A maioria dos autores supõe que a conjunção de Saturno e Júpiter em 25 de novembro de 1484,

sob o signo de Escorpião e na Casa de Marte, foi a causa do mal venéreo. O bom Júpiter sucumbiu ante os malignos planetas Saturno e Marte. O signo de Escorpião, ao qual estão submetidas às partes sexuais, explica porque foram os genitais o primeiro ponto afetado pelas novas enfermidades (BLOCH, 1901, p. 138).

Tamanha era a influência da Astrologia no pensamento médico deste período histórico que mesmo o Tratado sobre o morbus gallicus (De morbo Gallico, tractatus), sucumbe ante os astros:

Durante longo tempo vimos surgir novas enfermidades, tanto quanto desapareceram outras velhas (...) E além do fato de que a origem da enfermidade (sífilis) deriva-se da posição das estrelas, esta é fomentada, por vezes, especialmente pelo signo de Escorpião que rege as zonas pudendas (Rinius, s.d., p. 18).

**INSTRUÇÕES**
**1)** De acordo com o texto sobre a astrologia e a origem da sífilis, em que data ocorreu a conjunção de Saturno e Júpiter?
**2)** Enumere todos os planetas citados no texto sobre a astrologia e a origem da sífilis.
**3)** Retome o texto sobre a astrologia e a origem da sífilis, começando logo após a última frase apresentada.
As linhas que vêm depois deste texto provêm de uma fonte diferente.

Entradas de dados coletados
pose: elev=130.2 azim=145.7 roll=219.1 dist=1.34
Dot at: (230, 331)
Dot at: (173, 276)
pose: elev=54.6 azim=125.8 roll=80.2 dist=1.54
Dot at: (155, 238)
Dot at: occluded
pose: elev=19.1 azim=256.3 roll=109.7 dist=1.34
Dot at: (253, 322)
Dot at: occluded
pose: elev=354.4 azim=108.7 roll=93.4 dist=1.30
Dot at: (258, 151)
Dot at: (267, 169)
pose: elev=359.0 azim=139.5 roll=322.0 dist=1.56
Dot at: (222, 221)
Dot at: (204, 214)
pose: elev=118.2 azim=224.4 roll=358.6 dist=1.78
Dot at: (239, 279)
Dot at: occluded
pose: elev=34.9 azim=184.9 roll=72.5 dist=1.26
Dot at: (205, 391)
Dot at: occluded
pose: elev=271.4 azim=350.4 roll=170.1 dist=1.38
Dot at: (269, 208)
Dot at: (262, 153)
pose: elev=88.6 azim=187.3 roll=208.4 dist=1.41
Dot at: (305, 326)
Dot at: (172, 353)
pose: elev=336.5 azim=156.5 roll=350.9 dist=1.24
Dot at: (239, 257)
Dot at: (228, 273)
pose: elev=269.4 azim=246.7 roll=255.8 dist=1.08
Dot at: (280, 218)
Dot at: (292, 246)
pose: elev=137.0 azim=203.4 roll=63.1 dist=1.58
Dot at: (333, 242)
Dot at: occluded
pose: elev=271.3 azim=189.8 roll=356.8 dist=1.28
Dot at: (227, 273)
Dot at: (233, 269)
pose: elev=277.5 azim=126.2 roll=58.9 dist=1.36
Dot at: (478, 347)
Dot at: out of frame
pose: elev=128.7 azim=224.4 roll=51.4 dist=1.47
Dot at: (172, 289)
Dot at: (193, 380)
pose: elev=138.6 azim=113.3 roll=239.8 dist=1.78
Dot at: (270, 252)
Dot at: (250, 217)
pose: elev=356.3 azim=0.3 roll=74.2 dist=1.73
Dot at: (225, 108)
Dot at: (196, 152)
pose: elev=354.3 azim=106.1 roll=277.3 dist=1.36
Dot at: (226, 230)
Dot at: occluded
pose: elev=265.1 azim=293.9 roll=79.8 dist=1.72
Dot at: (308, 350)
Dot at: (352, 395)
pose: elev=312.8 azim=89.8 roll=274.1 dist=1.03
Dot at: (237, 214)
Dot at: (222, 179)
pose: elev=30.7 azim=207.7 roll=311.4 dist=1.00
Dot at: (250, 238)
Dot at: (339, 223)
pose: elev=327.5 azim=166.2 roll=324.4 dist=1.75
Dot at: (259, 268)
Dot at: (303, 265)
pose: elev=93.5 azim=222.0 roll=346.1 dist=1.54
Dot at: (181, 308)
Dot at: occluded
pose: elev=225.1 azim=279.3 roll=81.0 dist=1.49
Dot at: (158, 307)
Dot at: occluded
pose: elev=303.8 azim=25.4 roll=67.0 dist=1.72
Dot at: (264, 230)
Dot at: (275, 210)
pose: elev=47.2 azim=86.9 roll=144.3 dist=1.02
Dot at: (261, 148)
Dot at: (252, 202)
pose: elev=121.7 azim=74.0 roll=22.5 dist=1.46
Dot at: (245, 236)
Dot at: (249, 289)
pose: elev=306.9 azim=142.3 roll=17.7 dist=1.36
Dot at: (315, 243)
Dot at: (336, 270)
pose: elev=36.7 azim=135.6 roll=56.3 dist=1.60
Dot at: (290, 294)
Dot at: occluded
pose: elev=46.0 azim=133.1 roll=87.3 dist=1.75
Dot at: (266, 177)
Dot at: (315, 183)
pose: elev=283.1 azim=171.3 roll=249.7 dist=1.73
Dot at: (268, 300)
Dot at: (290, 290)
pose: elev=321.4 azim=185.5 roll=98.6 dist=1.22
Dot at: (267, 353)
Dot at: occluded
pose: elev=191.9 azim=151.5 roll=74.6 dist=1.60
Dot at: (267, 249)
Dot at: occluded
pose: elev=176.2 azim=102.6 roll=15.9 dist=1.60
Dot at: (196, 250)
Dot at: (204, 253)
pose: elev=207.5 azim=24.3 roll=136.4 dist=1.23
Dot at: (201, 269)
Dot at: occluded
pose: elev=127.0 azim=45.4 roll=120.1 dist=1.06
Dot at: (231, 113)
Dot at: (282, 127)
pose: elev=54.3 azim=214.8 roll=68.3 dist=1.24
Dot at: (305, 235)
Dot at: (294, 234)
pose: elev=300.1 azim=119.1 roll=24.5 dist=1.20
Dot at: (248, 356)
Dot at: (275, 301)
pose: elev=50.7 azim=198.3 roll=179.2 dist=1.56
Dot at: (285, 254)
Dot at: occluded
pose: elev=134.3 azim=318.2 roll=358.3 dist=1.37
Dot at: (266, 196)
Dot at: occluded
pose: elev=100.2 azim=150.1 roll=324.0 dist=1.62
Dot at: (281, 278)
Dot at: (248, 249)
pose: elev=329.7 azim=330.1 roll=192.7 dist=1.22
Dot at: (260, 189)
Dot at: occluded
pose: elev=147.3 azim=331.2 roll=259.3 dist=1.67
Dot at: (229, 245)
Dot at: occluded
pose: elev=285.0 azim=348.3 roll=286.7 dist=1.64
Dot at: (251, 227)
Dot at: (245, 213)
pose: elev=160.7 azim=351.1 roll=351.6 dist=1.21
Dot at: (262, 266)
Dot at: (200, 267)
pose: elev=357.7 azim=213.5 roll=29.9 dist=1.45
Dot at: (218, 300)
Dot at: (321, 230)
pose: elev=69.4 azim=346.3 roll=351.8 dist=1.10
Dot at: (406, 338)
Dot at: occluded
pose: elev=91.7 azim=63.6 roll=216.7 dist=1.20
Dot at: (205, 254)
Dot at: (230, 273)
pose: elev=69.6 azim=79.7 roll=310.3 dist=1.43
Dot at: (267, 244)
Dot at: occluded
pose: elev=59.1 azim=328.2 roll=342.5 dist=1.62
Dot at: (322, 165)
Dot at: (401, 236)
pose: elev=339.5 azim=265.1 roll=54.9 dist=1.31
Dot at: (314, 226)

**RESPOSTAS ÀS TAREFAS**
**1)** Em 25 de novembro de 1484.

**2)** Saturno, Júpiter e Marte.

**3)**
Apoiado nestes conhecimentos, as doutrinas religiosas, que consideravam a sífilis um castigo pelo “prazer pecaminoso”, conferiram a estes conhecimentos astrológicos um significado ético especialmente marcado, atribuindo a doença a deus (FLECK, 2010). Neste período:

a doença pendia acima da cabeça do homem medieval. No período entre duas grandes epidemias que marcam o começo e o ocaso da idade média, a peste de Justiniano, em 543 (d.C.), e a Peste Negra, em 1348 (d.C.), doenças propagaram e arruinaram a Europa e o litoral mediterrâneo. Entre essas doenças estavam lepra, peste bubônica, varíola, difteria, sarampo, influenza, tuberculose, escabiose, ergotismo, erisipela, antraz, tracoma, malária e outras, e as pessoas, agindo segundo a mentalidade reinante, tentavam proteger-se, valendo-se da união de ideias médicas e religiosas (Rosen, 2006 apud OLIVEIRA, 2007b, p. 7).

Faz-se necessário aprofundar o conhecimento histórico sobre a sífilis, para compreensão dos saberes deste período. O que era esta doença para os médicos desta época? Como era identificada nosologicamente? Havia um quadro de sinais e sintomas bem descritos para diferenciar a doença de outros acometimentos venéreos? A resposta é não. O termo sífilis era, inclusive, segundo Fleck (2010) utilizado como mal venéreo por antonomásia e abarcava outras doenças como o cancro mole, a gonorréia e o linfogranuloma inguinal.

Além disso, segundo este mesmo autor, havia duas entidades nosológicas no caso da sífilis. Uma delas era de caráter ético-místico, e a outra empírico-terapêutico, as quais eram ora concordantes, ora discordantes, mas ambas presentes em um mesmo período histórico.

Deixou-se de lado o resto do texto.